Atlassian is cutting 1,600 jobs, roughly 10% of its 16,000-person workforce. CEO Mike Cannon-Brookes told staff the restructure will fund deeper investment in AI and enterprise sales while "strengthening our financial profile."
The cuts come as Atlassian's share price dropped 50% in 2026 and two-thirds over the past year, pushing market cap below US$20 billion. The company expects restructure costs between US$225-236 million, including US$169-174 million in severance.
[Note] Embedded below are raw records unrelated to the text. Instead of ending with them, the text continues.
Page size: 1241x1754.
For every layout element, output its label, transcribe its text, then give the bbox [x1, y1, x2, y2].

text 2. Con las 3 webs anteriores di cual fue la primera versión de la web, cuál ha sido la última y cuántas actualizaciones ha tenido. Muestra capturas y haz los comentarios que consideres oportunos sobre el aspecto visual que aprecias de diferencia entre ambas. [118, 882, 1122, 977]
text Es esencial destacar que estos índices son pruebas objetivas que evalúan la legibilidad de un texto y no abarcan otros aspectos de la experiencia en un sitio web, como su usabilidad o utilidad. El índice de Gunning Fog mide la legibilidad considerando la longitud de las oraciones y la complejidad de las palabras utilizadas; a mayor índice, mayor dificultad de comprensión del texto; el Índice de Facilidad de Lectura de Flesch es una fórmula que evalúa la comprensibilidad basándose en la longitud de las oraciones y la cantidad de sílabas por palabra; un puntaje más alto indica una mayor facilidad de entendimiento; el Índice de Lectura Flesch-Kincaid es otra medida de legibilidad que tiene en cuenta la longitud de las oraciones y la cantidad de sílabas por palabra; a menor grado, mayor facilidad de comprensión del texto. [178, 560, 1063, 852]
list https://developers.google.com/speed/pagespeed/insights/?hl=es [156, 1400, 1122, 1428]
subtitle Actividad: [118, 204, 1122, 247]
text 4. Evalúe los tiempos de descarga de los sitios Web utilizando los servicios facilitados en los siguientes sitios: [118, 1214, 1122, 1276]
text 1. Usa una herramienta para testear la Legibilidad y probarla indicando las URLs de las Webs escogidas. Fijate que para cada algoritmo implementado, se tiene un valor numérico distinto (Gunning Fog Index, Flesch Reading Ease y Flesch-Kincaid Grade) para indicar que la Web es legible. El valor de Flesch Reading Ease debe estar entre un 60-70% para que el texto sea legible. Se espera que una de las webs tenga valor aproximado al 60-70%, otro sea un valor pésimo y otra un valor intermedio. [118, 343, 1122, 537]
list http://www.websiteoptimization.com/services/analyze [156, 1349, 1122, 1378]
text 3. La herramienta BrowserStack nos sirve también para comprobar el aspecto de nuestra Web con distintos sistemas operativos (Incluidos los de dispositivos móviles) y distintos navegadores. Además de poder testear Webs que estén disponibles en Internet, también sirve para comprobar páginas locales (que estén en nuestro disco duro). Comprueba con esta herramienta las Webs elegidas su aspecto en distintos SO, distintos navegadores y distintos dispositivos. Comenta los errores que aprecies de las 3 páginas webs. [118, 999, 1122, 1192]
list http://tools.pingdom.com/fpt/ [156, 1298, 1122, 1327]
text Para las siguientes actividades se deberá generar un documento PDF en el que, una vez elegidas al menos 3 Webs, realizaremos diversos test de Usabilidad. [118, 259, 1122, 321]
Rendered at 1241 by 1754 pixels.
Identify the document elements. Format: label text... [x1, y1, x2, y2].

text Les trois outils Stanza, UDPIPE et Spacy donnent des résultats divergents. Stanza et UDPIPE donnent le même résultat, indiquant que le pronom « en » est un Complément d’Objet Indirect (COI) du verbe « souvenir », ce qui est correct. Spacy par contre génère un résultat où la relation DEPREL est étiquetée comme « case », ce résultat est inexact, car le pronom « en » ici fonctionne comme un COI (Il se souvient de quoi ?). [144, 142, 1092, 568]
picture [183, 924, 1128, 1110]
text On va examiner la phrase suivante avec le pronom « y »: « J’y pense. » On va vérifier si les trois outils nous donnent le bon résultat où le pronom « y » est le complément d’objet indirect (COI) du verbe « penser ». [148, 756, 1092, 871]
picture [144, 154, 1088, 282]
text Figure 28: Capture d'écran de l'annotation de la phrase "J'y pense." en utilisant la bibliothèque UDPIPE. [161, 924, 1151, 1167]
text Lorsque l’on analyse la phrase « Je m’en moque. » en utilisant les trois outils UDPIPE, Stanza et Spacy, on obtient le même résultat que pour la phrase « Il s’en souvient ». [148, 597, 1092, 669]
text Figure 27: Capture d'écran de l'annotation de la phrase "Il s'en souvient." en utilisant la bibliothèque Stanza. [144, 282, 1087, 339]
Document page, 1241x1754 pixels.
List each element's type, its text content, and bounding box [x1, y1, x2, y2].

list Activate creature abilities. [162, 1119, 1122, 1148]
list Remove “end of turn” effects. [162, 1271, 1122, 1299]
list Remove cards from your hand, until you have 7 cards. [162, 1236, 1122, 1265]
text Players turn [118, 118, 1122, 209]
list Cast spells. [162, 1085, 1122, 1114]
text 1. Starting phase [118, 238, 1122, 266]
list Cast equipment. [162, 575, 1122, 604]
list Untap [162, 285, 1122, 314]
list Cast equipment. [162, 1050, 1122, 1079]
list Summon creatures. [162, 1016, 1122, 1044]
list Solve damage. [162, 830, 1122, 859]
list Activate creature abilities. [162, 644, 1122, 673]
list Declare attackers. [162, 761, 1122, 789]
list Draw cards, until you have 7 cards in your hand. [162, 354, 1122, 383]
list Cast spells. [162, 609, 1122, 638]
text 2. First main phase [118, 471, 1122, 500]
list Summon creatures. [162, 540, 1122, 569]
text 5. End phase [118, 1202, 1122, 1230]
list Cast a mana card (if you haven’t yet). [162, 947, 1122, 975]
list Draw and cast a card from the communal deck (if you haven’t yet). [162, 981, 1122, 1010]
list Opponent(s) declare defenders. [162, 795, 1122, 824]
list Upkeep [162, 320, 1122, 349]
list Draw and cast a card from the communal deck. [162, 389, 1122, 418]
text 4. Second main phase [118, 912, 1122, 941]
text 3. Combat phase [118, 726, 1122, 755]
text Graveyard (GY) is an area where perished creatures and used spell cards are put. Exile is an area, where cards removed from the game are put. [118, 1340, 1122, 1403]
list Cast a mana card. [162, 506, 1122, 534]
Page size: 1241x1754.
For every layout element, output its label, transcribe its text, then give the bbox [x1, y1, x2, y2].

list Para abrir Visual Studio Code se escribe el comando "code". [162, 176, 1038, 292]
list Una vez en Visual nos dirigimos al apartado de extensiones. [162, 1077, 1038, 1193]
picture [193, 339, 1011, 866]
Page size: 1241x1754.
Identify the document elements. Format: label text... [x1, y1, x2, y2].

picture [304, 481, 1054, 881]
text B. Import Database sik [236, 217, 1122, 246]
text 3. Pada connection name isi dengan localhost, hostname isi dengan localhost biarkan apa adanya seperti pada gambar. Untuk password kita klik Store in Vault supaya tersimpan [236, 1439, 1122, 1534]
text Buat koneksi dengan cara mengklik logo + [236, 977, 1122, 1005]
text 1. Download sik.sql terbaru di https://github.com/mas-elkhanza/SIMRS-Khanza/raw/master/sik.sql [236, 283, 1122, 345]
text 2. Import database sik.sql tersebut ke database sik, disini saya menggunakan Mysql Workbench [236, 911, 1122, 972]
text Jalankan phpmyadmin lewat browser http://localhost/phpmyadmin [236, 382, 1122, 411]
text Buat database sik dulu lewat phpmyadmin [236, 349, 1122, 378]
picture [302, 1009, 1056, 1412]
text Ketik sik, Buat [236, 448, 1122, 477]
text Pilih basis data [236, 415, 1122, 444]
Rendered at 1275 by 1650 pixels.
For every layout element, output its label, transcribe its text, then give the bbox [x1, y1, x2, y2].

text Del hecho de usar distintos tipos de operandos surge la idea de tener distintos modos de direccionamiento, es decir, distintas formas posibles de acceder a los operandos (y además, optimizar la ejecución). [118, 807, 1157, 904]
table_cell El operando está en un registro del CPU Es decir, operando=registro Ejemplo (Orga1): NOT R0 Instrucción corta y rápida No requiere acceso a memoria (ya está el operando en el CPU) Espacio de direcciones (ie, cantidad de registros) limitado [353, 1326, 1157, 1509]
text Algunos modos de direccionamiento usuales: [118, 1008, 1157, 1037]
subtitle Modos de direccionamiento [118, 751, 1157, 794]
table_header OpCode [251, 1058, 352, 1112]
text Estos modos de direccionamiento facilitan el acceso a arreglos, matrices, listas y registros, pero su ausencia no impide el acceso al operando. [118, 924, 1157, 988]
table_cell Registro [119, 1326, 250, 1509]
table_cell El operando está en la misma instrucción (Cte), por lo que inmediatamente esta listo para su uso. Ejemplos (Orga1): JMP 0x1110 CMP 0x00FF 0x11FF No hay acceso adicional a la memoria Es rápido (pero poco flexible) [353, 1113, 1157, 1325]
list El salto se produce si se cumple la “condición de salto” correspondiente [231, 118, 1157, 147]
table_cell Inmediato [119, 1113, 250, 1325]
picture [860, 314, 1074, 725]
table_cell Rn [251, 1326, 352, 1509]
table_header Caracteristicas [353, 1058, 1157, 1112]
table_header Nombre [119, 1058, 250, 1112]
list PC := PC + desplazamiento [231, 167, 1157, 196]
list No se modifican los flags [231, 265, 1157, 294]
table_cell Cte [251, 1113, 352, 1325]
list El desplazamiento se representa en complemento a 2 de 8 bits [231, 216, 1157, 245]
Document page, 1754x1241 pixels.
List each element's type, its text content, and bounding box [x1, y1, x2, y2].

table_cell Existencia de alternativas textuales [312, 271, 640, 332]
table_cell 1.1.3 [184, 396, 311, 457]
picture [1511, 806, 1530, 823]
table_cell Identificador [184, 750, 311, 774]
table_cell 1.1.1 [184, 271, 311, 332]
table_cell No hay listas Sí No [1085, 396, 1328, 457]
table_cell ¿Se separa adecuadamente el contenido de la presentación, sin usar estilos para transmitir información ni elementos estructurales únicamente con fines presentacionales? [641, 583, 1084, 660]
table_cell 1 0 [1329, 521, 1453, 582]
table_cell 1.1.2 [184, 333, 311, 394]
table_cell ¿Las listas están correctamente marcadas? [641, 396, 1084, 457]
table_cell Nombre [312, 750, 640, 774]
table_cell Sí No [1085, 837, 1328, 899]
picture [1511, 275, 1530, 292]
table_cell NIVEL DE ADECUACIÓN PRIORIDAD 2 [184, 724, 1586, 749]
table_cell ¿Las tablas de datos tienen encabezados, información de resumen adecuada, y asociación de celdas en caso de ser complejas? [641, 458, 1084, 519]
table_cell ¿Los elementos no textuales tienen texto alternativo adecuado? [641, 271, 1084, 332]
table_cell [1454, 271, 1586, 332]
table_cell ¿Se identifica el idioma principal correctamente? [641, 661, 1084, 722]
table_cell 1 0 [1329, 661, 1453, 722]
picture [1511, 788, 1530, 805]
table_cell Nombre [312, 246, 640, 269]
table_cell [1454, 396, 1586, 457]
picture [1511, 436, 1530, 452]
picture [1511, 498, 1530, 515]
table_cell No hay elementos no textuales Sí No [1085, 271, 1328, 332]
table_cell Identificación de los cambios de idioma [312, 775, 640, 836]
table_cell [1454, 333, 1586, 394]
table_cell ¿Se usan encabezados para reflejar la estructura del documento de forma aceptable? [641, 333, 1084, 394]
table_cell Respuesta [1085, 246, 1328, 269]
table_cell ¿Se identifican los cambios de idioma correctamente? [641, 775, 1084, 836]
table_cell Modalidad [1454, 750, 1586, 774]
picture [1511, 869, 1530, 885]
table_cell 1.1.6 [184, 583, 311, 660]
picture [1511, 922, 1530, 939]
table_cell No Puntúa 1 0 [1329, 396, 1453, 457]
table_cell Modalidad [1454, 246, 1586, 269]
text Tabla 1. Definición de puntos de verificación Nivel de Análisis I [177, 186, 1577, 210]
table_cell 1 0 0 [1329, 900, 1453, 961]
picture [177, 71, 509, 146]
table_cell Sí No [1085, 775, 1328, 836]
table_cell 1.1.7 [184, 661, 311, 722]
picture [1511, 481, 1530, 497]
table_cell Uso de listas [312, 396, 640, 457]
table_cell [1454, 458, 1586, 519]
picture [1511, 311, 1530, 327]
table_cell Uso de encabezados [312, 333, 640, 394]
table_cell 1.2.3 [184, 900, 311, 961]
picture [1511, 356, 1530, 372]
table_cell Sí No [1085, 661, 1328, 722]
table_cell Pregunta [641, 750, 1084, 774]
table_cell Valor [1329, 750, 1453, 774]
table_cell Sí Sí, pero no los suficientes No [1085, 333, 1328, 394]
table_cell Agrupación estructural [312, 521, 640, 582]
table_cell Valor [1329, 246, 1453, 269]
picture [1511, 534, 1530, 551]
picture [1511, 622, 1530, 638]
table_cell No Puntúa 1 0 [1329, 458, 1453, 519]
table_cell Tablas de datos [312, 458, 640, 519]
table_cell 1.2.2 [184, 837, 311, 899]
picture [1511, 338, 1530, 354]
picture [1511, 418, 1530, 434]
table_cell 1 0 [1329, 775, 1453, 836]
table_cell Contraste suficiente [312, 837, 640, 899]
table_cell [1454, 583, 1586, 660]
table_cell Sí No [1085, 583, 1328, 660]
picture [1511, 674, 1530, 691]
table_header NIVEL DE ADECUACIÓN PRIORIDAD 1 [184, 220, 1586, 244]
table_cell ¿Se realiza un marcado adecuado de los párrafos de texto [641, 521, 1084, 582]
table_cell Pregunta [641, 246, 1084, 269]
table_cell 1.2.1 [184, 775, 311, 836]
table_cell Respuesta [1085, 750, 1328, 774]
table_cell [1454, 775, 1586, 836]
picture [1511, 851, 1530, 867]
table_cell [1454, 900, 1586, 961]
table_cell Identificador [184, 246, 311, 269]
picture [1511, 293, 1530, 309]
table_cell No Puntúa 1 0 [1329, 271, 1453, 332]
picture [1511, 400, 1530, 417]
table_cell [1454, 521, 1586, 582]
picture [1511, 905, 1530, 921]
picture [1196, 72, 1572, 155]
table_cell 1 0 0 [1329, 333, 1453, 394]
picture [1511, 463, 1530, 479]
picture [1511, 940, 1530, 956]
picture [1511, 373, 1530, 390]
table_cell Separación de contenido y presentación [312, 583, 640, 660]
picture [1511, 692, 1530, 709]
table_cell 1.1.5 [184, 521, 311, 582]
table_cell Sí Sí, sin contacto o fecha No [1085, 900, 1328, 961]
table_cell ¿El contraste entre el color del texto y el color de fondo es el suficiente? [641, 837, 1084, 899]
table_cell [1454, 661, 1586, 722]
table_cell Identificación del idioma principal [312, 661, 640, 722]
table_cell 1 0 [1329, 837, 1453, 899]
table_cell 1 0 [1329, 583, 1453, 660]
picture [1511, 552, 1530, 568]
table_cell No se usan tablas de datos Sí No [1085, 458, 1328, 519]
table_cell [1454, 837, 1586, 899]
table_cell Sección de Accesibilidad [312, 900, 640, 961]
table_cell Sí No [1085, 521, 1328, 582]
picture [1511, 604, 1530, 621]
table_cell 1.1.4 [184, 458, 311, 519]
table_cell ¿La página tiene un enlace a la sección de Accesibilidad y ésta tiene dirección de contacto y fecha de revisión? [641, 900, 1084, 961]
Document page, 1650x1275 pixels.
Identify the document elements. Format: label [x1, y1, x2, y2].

Cannon-Brookes framed this as adaptation, not replacement: "It would be disingenuous to pretend AI doesn't change the mix of skills we need or the number of roles required in certain areas." He says the company is "reshaping our skill mix" to build for what he calls higher standards in the AI era.
What This Means for Sales Teams
Atlassian did not break out which functions are hit hardest. The company's Rovo AI platform hit 5 million monthly active users by early 2026, and leadership is betting AI integration drives growth rather than cannibalises the core product.
The "enterprise sales" investment Cannon-Brookes mentions could mean hiring, but coming off 1,600 cuts, net growth seems unlikely in the near term. Atlassian has been pushing cloud migration hard: Data Center products sunset in March 2029, with pricing increases starting February 2026 to accelerate the shift.
For sales professionals watching Atlassian: the company is loss-making despite 23% revenue growth in Q2. Leadership is choosing profitability over headcount. If you are in or targeting enterprise sales roles there, ask about quota, territory changes, and whether AI tooling shifts how AEs work the patch.
Atlassian's ANZ roots remain, but specific regional headcount and sales team size are not public. Share price bumped 2% after hours on the news, suggesting investors back the move. Whether that translates to sales hiring or tighter territories remains to be seen.